POLICE are investigating the sudden death of a 13-year-old boy from Hook on Wednesday (Jan 22)

A police spokesman told The Pembrokeshire Herald: “Dyfed-Powys Police is investigating the circumstances surrounding the death of a 13-year-old boy, from the Hook area of Pembrokeshire.

“The death is not being treated as suspicious at this time. Next of kin have been advised and are being supported.”

A letter was sent out to parents and carers by Haverfordwest High VC School headteacher Jane Harries following the death. The letter reads: “It is with great sadness that I have to inform you about the sudden death of a year nine pupil at our school.

“The children in Year nine were told this morning by myself and other pupils were told by their teachers during their lesson this afternoon. The full detail surrounding the death are not known at this stage – but children have been reassured that this is something that does not happen very often. Your child may or may not want to talk bout it, but it is likely that he/she will need your special care, attention and reassurance at this difficult time.
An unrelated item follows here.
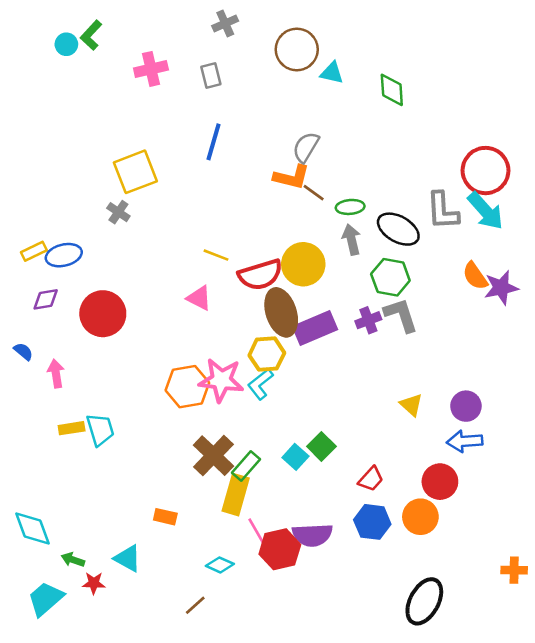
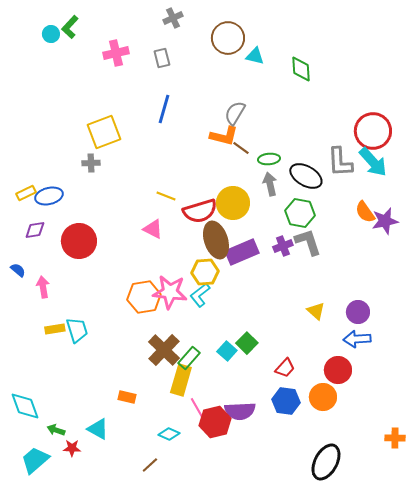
gray cross: (118, 212) -> (91, 163), turned -36

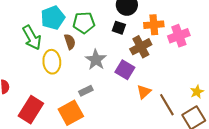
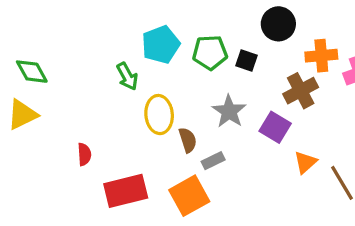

“We are deeply affected by the death, but we are trying, for the children’s sake, to keep the school as normal as possible over the coming days, whilst allowing the children opportunities to talk about the pupil if they wish to. Trained support staff and counsellors are helping to support us through this difficult time. If you feel that your child needs extra support, please let us know.

“Our thoughts are with the pupil’s family at this difficult time, and the whole school community sends them our sincerest sympathy and support. If you have any questions or concerns, please do not hesitate to contact your child’s achievement leader, or Miss Thomas, pastoral support manager. Paul Lucas, chairman of the governing body at Haverfordwest High VC School, said: “The governors are shocked at the tragic loss of this young student. The family are in our thoughts at this very sad time.”